-- Opening Marker --

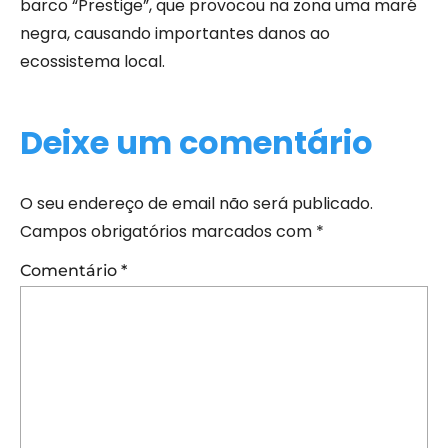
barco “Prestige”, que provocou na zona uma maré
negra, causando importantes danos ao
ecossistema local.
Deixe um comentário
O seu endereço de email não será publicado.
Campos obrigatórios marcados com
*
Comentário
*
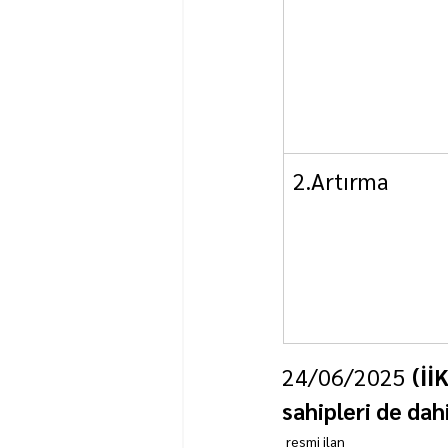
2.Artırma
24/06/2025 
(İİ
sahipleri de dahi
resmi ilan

-- Closing Marker --
-- Opening Marker --

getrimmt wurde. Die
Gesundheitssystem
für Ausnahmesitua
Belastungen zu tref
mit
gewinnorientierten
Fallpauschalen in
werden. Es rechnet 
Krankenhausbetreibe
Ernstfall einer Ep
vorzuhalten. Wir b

-- Closing Marker --

__Problem requirements__:
Would you print, exactly as written, every line above from the one holding "getrimmt wurde. Die" through the one holding "vorzuhalten. Wir b", with both included and no other lines?

__Written reply__:
getrimmt wurde. Die
Gesundheitssystem
für Ausnahmesitua
Belastungen zu tref
mit
gewinnorientierten
Fallpauschalen in
werden. Es rechnet 
Krankenhausbetreibe
Ernstfall einer Ep
vorzuhalten. Wir b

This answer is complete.